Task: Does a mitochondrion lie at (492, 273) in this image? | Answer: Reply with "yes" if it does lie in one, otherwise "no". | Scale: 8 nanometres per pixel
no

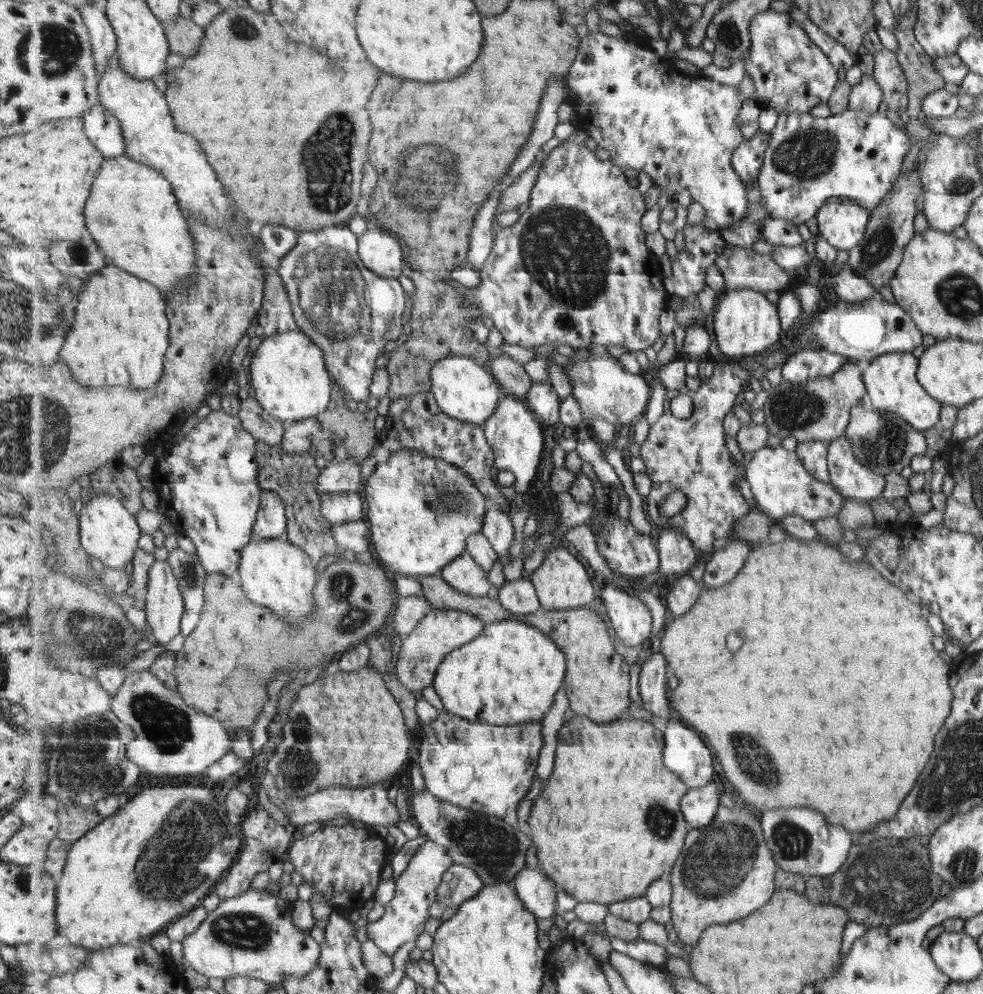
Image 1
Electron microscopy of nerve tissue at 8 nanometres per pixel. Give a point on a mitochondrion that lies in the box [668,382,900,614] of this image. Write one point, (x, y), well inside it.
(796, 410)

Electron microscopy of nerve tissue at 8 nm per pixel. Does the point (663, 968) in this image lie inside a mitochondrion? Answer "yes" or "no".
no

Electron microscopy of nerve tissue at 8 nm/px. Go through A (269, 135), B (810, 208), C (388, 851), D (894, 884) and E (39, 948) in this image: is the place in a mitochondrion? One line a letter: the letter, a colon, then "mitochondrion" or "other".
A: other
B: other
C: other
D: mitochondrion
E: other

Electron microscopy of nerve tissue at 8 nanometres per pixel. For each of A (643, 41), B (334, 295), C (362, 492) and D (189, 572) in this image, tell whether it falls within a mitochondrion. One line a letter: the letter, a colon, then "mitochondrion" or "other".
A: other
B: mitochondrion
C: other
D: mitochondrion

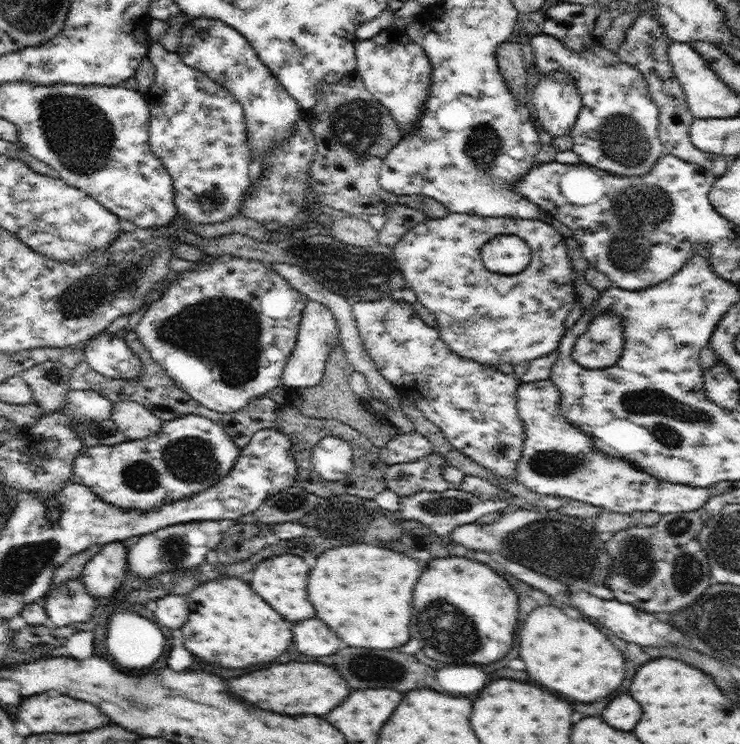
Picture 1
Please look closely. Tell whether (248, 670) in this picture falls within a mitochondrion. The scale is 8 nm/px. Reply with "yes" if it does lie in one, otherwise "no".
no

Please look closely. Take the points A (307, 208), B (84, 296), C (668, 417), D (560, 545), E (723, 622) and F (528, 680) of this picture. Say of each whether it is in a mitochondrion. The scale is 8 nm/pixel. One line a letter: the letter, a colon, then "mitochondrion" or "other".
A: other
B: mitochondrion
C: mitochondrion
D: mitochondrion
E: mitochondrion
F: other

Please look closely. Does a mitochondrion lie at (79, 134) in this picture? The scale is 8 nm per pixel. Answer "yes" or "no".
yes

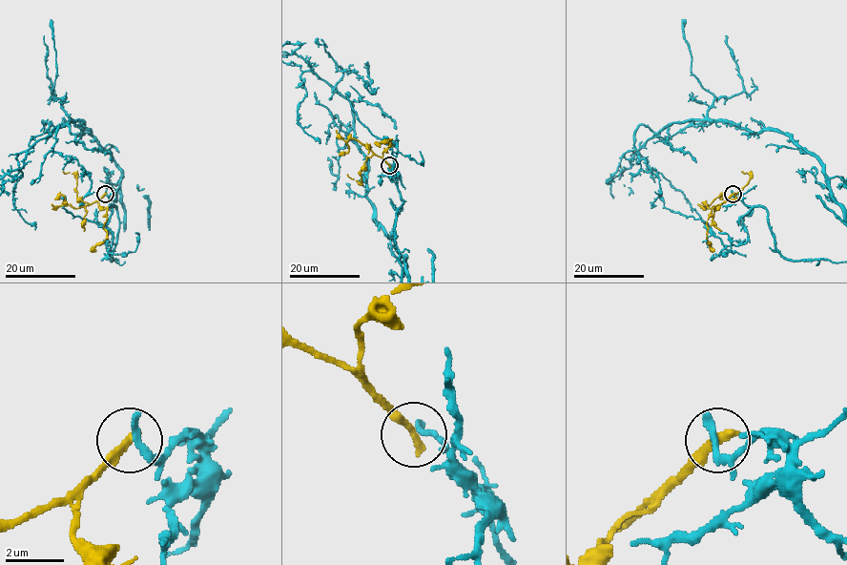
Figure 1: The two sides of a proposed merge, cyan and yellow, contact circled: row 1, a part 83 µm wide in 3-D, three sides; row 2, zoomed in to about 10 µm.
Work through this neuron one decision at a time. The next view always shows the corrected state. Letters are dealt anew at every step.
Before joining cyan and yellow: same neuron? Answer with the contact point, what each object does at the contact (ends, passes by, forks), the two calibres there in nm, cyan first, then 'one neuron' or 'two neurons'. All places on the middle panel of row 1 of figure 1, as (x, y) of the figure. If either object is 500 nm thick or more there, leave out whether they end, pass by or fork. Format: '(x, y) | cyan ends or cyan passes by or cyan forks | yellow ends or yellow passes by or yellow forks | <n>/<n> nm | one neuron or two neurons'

WORK TO BE COMPLETED >> A single number is expected: how many lines in the entries above hold the word "contact".

RESULT >> 2